Still, events like the Cheerwine festival, Salisbury Pride and the city’s Christmas parade, to name just a few of many, will leave downtown visitors looking a little longer than usual for a spot to park.

And Rowan County commissioners may have a partial solution.

Commissioners have directed architects to draw up plans for an agricultural center at West End Plaza, which would agencies such as the Rowan County Cooperative out of their Old Concord Road office and into new digs. And they’ve had brief discussions about what comes next, reviving all manner of old debates about which a decision was never made.

Will some of the sheriff’s office move to the former mall?
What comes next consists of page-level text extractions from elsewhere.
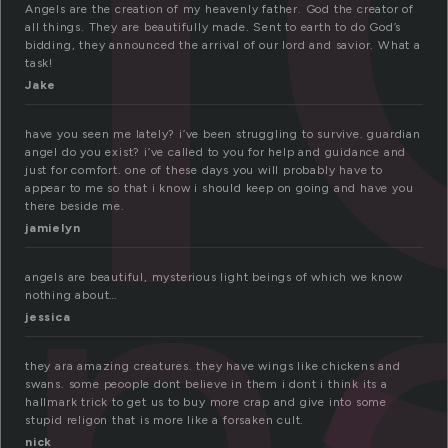
Angels are the creation of my heavenly father. God the creator of
all things. They are beautifully made. Sent to earth to do God’s
bidding, they announced the arrival of our lord and savior. What a
task!
Jake
n
have you seen me lately? i’ve been struggling to survive. guardian
angel do you exist? i’ve called to you for help and guidance and
just for comfort. one of these days you will probably have to
appear to me so that i know i should keep on going and have you
there beside me.
jamielyn
angels are beautiful, mysterious light beings of which we know
nothing about…
jessica
they ara amazing creatures. they have wings like chickens and
swans. some peoople dont believe in them i dont i think its a
hallmark trick to get us to buy more crap and give into some
stupid religon that is more like a forsaken cult.
nick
What about Social Services and the Health Department moving to West End Plaza and the sheriff’s office moving to their location?

Both are questions to which a final solution hasn’t been reached. However, both questions could involve moving magistrates out of their building across West Liberty Street, leaving it vacant. And earlier this month, Commissioner Craig Pierce proposed bulldozing building to add more parking space downtown.

Bulldozing the magistrates’ building would not make up for space lost through the creation of Bell Tower Green Park, but it would add a couple dozen spaces to the downtown inventory, especially if spaces for courthouse employees are available to the general public after hours. And paving a gravel lot between Soldiers Memorial AME Zion Church and the magistrates’ office could ensure a more efficient use of the space.

At the point that downtown parking reaches a crisis point (we’re far from that now), it may be time to seriously debate the merits of building a parking deck.

In the weeks since crews transformed the future site of Bell Tower Green from a paved lot to a fenced-in dirt lot, there haven’t been any crises of parking in downtown, but large events in our future may strain the area’s inventory. When that happens, it may be best for concerned citizens to quiz commissioners about their plans first.